VIVIAN. Briefly, then, they are these. Art never expresses anything but itself. It has an independent life, just as Thought has, and develops purely on its own lines. It is not necessarily realistic in an age of realism, nor spiritual in an age of faith. So far from being the creation of its time, it is usually in direct opposition to it, and the only history that it preserves for us is the history of its own progress. Sometimes it returns upon its footsteps, and revives some antique form, as happened in the archaistic movement of late Greek Art, and in the pre-Raphaelite movement of our own day. At other times it entirely anticipates its age, and produces in one century work that it takes another century to understand, to appreciate and to enjoy. In no case does it reproduce its age. To pass from the art of a time to the time itself is the great mistake that all historians commit.
The second doctrine is this. All bad art comes from returning to Life and Nature, and elevating them into ideals. Life and Nature may sometimes be used as part of Art’s rough material, but before they are of any real service to art they must be translated into artistic conventions. The moment Art surrenders its imaginative medium it surrenders everything. As a method Realism is a complete failure, and the two things that every artist should avoid are modernity of form and modernity of subject-matter. To us, who live in the nineteenth century, any century is a suitable subject for art except our own. The only beautiful things are the things that do not concern us. It is, to have the pleasure of quoting myself, exactly because Hecuba is nothing to us that her sorrows are so suitable a motive for a tragedy. Besides, it is only the modern that ever becomes old-fashioned. M. Zola sits down to give us a picture of the Second Empire. Who cares for the Second Empire now? It is out of date. Life goes faster than Realism, but Romanticism is always in front of Life.

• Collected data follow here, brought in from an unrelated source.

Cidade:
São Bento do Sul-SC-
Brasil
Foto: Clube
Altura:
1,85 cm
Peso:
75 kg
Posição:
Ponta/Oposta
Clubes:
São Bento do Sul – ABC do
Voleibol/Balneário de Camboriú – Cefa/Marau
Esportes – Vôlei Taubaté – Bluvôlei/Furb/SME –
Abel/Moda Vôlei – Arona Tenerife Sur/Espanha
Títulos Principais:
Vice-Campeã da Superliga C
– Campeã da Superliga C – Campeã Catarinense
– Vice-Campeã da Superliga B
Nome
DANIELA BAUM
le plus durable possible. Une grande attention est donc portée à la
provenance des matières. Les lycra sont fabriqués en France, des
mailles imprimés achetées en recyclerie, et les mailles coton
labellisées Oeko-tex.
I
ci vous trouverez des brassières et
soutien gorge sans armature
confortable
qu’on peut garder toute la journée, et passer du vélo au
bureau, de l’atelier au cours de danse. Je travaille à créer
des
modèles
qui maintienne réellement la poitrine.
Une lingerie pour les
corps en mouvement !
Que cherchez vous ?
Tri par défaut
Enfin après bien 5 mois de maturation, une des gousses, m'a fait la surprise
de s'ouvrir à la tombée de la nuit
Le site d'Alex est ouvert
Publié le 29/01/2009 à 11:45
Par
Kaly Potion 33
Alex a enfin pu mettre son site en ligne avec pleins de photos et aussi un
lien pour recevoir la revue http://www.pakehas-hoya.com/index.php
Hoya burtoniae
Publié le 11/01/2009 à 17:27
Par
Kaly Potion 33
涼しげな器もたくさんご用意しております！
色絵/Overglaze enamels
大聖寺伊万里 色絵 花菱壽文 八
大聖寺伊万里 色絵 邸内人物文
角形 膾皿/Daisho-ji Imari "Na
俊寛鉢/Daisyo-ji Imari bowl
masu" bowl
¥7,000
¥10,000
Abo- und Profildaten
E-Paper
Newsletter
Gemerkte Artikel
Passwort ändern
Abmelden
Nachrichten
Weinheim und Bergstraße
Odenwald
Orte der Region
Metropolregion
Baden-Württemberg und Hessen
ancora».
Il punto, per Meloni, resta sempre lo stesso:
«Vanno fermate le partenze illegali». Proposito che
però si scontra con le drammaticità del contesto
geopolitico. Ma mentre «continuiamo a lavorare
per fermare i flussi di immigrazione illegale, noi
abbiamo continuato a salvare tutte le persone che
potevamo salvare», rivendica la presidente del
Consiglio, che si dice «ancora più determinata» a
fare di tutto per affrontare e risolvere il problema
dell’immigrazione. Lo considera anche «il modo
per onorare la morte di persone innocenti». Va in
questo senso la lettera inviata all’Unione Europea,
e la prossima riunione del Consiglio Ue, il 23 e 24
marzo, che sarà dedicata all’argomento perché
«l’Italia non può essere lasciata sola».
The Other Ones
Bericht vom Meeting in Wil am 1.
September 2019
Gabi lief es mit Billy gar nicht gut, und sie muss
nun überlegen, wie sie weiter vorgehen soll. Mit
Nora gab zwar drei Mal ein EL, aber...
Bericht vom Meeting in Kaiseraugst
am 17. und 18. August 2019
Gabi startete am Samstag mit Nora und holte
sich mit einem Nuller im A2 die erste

The third doctrine is that Life imitates Art far more than Art imitates Life. This results not merely from Life’s imitative instinct, but from the fact that the self-conscious aim of Life is to find expression, and that Art offers it certain beautiful forms through which it may realise that energy. It is a theory that has never been put forward before, but it is extremely fruitful, and throws an entirely new light upon the history of Art.
It follows, as a corollary from this, that external Nature also imitates Art. The only effects that she can show us are effects that we have already seen through poetry, or in paintings. This is the secret of Nature’s charm, as well as the explanation of Nature’s weakness.
The final revelation is that Lying, the telling of beautiful untrue things, is the proper aim of Art. But of this I think I have spoken at sufficient length. And now let us go out on the terrace, where ‘droops the milk-white peacock like a ghost,’ while the evening star ‘washes the dusk with silver.’ At twilight nature becomes a wonderfully suggestive effect, and is not without loveliness, though perhaps its chief use is to illustrate quotations from the poets. Come! We have talked long enough.